监控Yarn资源调度平台资源状态

数据科学和工程 2020-10-28

2664

背景

目前国内大部分企业级的大数据平台资源调度系统都是基于Yarn集群。生产环境上，各种大数据计算框架运行在Yarn上，就需要对Yarn平台的资源情况进行实时监控。虽然Yarn本身提供一个Web管理界面展示平台资源使用情况，但是这些运行状态数据需要实时获取和监控。随着智能化运维推进，需要对监控数据能实时分析、异常检测、自动故障处理。这些场景都需要能实时获取到Yarn平台的状态监控数据。

本文将详细介绍各种监控实现的方法，并重点介绍Java实现。

第一部分 Yarn状态数据接口

1.1 命令行方式

yarn
命令在{hadoop_home}/bin
路径下，对于部署hadoop
客户端的客户端需要加载命令环境变量。

参看任务信息

 # 查看所有任务信息
 yarn application -list
 # 查看正在运行的任务信息（带过滤参数appStates）
 yarn application -list -appStates RUNNING

这里参数appStates
的状态有：ALL,NEW,NEW_SAVING,SUBMITTED,ACCEPTED,RUNNING,FINISHED,FAILED,KILLED

另外还可以指定计算框架的类型，例如：

 # 参看所有MapReduce任务
 yarn application -list -appTypes MAPREDUCE

参看指定任务状态信息

 yarn application -status application_1575989345612_32134

1.2 `Restful Api`
接口

ResourceManager
允许用户通过REST API
获取有关群集的信息：群集上的状态、群集上的指标、调度程序信息，另外还有群集中节点的信息以及集群上应用程序的运行信息。

查询整个集群指标

 GET http://http address:port/ws/v1/cluster/metrics

查询集群调度器详情

 GET http://http address:port/ws/v1/cluster/scheduler

监控任务

 curl http://http address:port/ws/v1/cluster/apps/state
 GET http://http address:port/ws/v1/cluster/apps/state

查看指定任务

 GET http://http address:port/ws/v1/cluster/apps/

查看指定任务的详细信息

 curl http://http address:port/proxy/ws/v2/mapreduce/info

杀死任务

yarn application -kill application_id

 curl -v -X PUT -d '{"state": "KILLED"}' http://http address:port>/ws/v1/cluster/apps/
 PUT http://http address:port/ws/v1/cluster/apps/state

1.2 `JMX Metrics`
监控

首先需要开启jmx
，编辑{hadoop_home}/etc/hadoop/yarn-env.sh
配置文件，最后添加下面三行配置：

 YARN_OPTS="$YARN_OPTS -Dcom.sun.management.jmxremote.authenticate=false"
 YARN_OPTS="$YARN_OPTS -Dcom.sun.management.jmxremote.port=8001"

__所列材料__.
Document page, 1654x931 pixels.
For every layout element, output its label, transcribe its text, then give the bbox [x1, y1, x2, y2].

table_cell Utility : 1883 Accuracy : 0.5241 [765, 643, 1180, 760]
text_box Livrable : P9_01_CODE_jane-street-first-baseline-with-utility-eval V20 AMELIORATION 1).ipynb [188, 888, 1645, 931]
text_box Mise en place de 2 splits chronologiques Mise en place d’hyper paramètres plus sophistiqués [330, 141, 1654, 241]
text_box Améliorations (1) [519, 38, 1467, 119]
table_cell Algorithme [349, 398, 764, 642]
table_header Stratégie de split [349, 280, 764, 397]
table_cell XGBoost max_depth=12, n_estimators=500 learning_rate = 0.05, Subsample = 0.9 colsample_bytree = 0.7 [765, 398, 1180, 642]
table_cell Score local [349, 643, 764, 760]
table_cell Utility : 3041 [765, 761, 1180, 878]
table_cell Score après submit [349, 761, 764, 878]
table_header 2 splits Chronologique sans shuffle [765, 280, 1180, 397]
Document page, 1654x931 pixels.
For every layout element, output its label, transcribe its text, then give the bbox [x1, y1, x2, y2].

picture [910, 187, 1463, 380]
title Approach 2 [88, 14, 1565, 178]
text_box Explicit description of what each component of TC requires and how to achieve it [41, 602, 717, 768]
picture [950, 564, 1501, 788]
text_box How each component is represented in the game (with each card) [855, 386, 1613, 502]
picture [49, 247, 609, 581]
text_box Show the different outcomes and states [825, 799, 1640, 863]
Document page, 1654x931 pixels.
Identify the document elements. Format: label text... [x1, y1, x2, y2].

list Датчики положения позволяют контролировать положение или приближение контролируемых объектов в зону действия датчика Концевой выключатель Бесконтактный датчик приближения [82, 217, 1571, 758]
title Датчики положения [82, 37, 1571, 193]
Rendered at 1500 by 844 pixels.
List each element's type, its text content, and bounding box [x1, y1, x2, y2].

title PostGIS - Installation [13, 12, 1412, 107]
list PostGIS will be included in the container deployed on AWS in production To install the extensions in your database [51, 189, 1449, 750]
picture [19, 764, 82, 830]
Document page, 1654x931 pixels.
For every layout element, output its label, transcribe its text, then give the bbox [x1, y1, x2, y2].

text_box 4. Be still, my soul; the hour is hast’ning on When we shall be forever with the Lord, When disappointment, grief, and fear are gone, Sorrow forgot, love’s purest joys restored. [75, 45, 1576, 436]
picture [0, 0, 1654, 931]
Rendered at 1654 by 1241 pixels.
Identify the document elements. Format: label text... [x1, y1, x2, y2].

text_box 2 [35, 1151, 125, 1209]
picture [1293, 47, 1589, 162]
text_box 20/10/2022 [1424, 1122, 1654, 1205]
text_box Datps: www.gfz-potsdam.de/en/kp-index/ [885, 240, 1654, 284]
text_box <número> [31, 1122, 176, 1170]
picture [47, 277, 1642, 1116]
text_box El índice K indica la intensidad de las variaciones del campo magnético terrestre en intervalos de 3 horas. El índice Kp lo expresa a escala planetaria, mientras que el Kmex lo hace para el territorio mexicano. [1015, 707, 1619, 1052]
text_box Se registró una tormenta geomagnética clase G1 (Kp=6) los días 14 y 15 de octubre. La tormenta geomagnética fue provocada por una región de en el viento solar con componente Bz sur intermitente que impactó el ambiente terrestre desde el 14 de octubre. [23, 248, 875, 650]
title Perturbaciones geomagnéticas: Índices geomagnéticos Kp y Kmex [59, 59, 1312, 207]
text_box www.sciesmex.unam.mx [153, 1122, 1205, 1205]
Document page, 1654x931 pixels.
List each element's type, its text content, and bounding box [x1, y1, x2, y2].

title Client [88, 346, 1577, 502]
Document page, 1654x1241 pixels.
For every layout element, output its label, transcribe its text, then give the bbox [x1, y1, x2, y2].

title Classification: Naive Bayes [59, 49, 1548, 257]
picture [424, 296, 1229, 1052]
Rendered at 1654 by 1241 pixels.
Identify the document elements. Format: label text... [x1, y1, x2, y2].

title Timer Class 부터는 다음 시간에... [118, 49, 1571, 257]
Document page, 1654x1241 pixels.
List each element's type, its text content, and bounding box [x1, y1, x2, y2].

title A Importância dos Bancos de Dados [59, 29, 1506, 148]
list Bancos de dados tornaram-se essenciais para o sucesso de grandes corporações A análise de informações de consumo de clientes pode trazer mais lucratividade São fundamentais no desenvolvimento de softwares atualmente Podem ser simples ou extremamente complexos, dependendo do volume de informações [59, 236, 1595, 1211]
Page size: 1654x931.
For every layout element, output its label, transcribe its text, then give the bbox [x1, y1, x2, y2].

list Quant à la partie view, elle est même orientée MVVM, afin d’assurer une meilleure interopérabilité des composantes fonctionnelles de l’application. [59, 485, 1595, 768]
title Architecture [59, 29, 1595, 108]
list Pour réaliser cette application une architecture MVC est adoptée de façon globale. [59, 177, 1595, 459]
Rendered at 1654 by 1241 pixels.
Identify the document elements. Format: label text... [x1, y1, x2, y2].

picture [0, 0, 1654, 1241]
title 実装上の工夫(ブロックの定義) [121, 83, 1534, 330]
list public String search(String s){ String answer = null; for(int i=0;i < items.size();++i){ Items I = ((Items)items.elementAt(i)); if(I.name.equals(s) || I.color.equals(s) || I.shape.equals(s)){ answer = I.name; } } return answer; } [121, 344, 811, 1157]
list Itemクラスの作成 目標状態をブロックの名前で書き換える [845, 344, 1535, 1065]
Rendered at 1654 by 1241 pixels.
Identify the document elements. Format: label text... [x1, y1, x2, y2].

__练习目标__.
根据讲Yarn监控的这篇阅读文章，要开启jmx，得编辑哪个配置文件？

__完整回答__.
要编辑{hadoop_home}/etc/hadoop/yarn-env.sh配置文件。